TAREFA. Atualize o trecho do texto sobre a taxa de justiça entre "Em paridade com" e "570, 1, NCPC.", inclusive, substituindo "réu" por "demandado".

TEXTO FORNECIDO.
☆ ☆ ☆ ☆ ☆
Importa saber se, não tendo a autora pago a taxa de justiça nos 10 dias subsequentes ao conhecimento do indeferimento do pedido de apoio judiciário, lhe é aplicável o regime de pagamento de multa e de multa acrescida previstas para o atraso do pagamento pelo réu (570º, 3 a 5, CPC). Ou se, ao invés, ocorreu uma excepção dilatória que leva à extinção da instância, por falta de pressupostos processuais ligados à falta de pagamento da taxa de justiça.
Não obstante no despacho recorrido se ter considerado o contrário, tal como refere a ré no recurso, a arguição desta “excepção”/questão é tempestiva, porquanto à data da contestação ainda não havia conhecimento nos autos do indeferimento do apoio judiciário. Pelo que a mesma não poderia ser arguida, enquanto “excepção”, no articulado contestação.

Quanto ao mérito:
A versão do código de processo civil (NCPC (2)) a atender é a resultante da 8ª redacção dada pela Lei 27-2019, de 28-03, atenta a data da prática/omissão de actos (3) em causa nos autos (4).
A taxa de justiça é o quantitativo a pagar pelos sujeitos processuais que é devida pelo impulso processual - 529, 2, NCPC. Os actos sujeitos ao pagamento de taxa de justiça estão discriminados no regulamento de custas processuais - 530º/1 NCPC.
No artigo 145º, NCPC, encontramos um regime regra (padrão) para a generalidade dos actos. As partes têm de comprovar o prévio pagamento de taxa de justiça sempre que a prática de um acto o exija ou, em alternativa, demonstrar que dela estão isentos porque lhes foi concedido apoio judiciário (ou têm isenção de custas- 4º RCP). Nessa regra padrão prevêem-se, seguidamente, cominações para o seu incumprimento, que consistem em multas e, em ultima instância, permanecendo a omissão, o desentranhamento de actos, ressalvando-se as disposições relativas à petição inicial – 145º, 3, NCPC
Estabelece, ainda, a lei adjectiva regras específicas relativamente à petição inicial e à contestação (5).
Em paridade com a regra geral, quer o autor, quer o réu, com a apresentação dos articulados devem demonstrar que pagaram a taxa de justiça ou que lhes foi concedido apoio judiciário - 552º, 3, 570º, 1, NCPC.
A lei prevê depois excepções para casos em que ocorra aquilo que, de um modo geral, se considera “razão de urgência” em que se permite ao autor a mera apresentação de comprovativo de pedido de apoio judiciário requerido, mas ainda não concedido. Ao réu permite-se a mera junção de pedido de apoio judiciário se estiver a aguardar a sua decisão – o que acontecerá amiúde dado ser normal que, entretanto, se esgote o prazo para contestar- 552º, 5, 570, 1, NCPC.
☆ ☆ ☆ ☆ ☆
LINHAS FORNECIDAS.
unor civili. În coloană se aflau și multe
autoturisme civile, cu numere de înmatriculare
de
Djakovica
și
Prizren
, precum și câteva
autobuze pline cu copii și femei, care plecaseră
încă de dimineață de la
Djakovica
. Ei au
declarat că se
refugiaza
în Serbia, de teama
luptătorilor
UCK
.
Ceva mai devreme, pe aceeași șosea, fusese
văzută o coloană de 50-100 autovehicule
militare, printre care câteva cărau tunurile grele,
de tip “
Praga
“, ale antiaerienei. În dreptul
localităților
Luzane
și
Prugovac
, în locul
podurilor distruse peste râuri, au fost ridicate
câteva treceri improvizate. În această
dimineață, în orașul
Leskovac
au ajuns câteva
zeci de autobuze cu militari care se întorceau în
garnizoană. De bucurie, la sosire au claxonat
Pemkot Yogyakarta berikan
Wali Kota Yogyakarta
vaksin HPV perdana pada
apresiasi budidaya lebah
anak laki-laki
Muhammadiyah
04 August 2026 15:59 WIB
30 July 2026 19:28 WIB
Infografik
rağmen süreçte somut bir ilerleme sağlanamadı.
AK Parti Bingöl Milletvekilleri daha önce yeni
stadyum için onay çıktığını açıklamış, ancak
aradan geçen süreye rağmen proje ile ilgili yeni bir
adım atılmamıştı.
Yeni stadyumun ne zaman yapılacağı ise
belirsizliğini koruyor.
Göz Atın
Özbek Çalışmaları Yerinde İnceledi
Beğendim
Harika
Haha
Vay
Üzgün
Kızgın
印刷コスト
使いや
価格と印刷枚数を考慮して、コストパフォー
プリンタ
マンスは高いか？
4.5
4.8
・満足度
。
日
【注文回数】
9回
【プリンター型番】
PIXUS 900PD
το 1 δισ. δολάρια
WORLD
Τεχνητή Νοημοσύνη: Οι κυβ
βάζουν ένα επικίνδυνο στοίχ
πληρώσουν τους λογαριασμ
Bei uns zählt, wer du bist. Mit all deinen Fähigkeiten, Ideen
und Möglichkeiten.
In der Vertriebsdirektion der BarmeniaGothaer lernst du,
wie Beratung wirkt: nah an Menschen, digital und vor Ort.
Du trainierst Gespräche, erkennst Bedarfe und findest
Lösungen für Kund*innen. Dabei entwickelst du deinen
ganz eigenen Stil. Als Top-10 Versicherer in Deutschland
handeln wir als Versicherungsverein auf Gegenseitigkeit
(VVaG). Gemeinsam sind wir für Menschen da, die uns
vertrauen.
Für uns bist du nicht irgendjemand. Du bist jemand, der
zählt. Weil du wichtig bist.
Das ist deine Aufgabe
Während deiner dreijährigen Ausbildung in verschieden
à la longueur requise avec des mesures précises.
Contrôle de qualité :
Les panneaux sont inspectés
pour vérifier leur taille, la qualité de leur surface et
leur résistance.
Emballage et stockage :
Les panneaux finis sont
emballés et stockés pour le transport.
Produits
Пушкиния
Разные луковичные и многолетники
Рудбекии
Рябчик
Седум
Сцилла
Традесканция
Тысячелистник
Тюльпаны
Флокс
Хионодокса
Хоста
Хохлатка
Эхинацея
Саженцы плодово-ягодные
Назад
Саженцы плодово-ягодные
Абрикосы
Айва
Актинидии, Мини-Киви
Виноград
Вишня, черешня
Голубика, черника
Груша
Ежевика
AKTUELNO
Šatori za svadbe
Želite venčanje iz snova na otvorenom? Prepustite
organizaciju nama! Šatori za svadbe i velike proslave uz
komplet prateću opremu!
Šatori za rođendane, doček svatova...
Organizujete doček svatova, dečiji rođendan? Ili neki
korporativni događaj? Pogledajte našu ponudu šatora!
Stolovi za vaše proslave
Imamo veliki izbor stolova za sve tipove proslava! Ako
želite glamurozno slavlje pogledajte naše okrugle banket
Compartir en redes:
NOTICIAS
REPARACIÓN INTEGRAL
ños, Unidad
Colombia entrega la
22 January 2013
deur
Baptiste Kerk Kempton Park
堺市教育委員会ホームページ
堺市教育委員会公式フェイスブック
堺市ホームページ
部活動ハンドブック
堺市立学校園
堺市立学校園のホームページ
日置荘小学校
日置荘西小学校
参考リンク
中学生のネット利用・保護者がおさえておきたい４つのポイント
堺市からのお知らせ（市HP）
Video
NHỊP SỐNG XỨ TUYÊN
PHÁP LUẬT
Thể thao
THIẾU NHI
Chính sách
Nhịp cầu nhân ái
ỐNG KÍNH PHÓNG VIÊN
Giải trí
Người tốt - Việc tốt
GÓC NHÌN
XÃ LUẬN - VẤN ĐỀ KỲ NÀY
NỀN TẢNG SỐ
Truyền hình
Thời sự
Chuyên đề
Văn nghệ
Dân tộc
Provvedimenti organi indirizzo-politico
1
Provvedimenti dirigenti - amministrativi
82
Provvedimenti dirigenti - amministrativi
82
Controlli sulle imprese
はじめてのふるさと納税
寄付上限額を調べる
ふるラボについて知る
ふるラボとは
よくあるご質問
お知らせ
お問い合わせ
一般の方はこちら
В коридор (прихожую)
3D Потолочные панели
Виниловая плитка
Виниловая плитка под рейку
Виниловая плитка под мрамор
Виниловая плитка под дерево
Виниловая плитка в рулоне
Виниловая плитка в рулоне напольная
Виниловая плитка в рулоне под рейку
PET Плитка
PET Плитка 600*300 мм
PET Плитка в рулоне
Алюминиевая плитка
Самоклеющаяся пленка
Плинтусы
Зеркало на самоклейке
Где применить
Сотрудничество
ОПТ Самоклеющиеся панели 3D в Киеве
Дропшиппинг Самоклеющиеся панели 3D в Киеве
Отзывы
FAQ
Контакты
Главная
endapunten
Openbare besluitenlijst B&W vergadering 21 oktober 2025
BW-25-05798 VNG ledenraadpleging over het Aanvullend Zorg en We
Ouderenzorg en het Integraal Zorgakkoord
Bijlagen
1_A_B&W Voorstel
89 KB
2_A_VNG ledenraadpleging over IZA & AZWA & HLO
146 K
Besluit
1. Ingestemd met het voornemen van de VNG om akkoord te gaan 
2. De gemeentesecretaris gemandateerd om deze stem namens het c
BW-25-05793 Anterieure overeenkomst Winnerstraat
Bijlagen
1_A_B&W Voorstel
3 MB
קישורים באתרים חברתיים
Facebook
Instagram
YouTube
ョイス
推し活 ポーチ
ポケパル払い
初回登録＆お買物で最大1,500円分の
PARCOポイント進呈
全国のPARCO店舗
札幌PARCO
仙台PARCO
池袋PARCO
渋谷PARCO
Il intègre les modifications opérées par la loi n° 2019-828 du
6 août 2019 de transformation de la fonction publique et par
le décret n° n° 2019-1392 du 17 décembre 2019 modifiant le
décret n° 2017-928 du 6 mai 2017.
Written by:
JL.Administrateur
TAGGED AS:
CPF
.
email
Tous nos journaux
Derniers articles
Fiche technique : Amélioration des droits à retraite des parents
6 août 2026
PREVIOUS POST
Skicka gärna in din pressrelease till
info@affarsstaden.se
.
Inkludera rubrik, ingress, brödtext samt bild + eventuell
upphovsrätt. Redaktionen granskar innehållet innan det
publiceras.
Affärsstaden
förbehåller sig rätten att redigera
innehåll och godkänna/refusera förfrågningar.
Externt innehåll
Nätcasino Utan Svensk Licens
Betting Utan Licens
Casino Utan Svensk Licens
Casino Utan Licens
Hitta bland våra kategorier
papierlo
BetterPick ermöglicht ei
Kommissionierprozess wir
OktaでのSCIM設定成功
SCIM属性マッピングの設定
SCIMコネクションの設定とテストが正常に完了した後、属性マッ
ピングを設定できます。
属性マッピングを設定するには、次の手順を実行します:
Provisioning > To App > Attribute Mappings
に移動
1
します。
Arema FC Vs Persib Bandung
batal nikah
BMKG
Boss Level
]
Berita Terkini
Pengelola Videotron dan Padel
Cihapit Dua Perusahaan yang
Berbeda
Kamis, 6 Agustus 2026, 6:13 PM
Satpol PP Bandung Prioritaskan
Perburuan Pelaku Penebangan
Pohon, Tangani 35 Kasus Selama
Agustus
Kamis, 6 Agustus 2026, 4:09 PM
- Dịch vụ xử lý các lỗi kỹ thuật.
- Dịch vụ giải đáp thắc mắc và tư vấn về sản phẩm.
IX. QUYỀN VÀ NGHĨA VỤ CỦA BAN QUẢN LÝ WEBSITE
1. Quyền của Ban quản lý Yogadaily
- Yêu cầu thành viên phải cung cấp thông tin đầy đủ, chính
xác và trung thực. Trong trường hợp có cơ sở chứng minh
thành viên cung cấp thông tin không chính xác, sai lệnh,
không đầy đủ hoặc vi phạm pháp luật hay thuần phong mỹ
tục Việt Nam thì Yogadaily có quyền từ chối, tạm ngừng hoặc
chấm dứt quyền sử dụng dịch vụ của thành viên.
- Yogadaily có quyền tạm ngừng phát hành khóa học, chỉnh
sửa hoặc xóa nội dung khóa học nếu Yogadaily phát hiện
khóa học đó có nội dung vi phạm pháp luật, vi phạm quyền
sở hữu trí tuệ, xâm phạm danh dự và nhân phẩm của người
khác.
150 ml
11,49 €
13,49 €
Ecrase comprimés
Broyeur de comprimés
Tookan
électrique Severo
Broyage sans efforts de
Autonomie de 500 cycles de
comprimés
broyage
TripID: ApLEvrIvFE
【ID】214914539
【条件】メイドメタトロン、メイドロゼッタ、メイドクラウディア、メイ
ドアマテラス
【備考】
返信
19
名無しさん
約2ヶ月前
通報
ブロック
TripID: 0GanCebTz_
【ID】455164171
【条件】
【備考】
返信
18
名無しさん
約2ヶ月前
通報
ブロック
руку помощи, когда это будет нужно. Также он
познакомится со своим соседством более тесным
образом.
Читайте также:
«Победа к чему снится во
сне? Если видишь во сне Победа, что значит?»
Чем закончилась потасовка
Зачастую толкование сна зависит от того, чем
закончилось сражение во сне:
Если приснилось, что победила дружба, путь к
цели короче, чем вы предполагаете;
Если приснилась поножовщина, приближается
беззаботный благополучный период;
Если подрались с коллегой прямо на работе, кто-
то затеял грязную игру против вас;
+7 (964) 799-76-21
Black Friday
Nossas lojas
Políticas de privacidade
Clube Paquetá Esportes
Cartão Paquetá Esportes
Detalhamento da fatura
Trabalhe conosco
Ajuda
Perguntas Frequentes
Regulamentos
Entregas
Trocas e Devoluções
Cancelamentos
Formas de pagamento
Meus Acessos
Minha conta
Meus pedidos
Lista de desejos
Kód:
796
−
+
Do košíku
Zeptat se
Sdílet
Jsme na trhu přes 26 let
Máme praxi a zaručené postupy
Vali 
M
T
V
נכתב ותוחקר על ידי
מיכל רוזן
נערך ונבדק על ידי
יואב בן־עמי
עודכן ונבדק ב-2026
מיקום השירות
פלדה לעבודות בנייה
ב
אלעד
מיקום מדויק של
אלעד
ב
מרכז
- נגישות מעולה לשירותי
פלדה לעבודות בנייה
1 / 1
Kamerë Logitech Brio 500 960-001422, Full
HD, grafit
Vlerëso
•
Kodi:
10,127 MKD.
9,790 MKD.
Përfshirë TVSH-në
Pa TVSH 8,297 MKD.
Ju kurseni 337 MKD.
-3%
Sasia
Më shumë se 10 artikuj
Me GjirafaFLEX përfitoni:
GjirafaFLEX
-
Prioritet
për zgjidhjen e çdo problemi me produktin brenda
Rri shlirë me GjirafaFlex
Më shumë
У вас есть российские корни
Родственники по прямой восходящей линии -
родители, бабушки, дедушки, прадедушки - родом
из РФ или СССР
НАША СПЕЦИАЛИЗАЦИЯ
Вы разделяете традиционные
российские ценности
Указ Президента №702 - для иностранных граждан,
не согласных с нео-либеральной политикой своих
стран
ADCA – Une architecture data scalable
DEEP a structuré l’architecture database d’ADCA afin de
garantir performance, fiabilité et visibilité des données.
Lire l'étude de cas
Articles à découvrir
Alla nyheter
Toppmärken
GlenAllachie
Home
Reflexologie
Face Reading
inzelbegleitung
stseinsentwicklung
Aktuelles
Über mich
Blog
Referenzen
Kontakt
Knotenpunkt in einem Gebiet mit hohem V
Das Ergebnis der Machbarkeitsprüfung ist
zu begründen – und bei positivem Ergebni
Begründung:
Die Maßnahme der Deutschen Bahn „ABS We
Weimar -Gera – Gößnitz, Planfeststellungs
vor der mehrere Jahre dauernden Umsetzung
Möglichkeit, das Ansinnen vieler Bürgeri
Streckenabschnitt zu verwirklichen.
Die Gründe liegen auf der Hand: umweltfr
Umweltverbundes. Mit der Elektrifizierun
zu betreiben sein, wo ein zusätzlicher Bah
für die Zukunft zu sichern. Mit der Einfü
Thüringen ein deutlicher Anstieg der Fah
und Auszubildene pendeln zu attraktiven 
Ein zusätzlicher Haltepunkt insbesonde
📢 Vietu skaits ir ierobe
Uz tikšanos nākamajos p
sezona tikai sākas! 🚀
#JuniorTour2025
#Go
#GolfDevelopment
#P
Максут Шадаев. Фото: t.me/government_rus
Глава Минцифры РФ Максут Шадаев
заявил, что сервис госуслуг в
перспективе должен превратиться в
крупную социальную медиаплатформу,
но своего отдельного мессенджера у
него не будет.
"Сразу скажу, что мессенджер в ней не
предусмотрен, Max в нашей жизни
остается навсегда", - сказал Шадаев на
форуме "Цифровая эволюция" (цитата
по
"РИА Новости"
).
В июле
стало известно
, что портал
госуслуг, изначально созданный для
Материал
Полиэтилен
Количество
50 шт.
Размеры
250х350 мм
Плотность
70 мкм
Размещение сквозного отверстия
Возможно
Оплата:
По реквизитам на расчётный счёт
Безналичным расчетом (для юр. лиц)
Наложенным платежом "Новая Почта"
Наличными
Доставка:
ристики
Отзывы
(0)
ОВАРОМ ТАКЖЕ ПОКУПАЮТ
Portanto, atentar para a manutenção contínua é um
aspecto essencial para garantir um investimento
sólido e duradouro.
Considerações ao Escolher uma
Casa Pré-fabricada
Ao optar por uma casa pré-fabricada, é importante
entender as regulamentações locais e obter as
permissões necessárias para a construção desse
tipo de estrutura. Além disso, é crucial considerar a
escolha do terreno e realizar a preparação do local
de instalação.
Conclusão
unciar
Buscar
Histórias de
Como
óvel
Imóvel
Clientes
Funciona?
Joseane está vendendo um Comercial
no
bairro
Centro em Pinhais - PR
☆ ☆ ☆ ☆ ☆
RESPOSTA.
Em paridade com a regra geral, quer o autor, quer o demandado, com a apresentação dos articulados devem demonstrar que pagaram a taxa de justiça ou que lhes foi concedido apoio judiciário - 552º, 3, 570º, 1, NCPC.
A lei prevê depois excepções para casos em que ocorra aquilo que, de um modo geral, se considera “razão de urgência” em que se permite ao autor a mera apresentação de comprovativo de pedido de apoio judiciário requerido, mas ainda não concedido. Ao demandado permite-se a mera junção de pedido de apoio judiciário se estiver a aguardar a sua decisão – o que acontecerá amiúde dado ser normal que, entretanto, se esgote o prazo para contestar- 552º, 5, 570, 1, NCPC.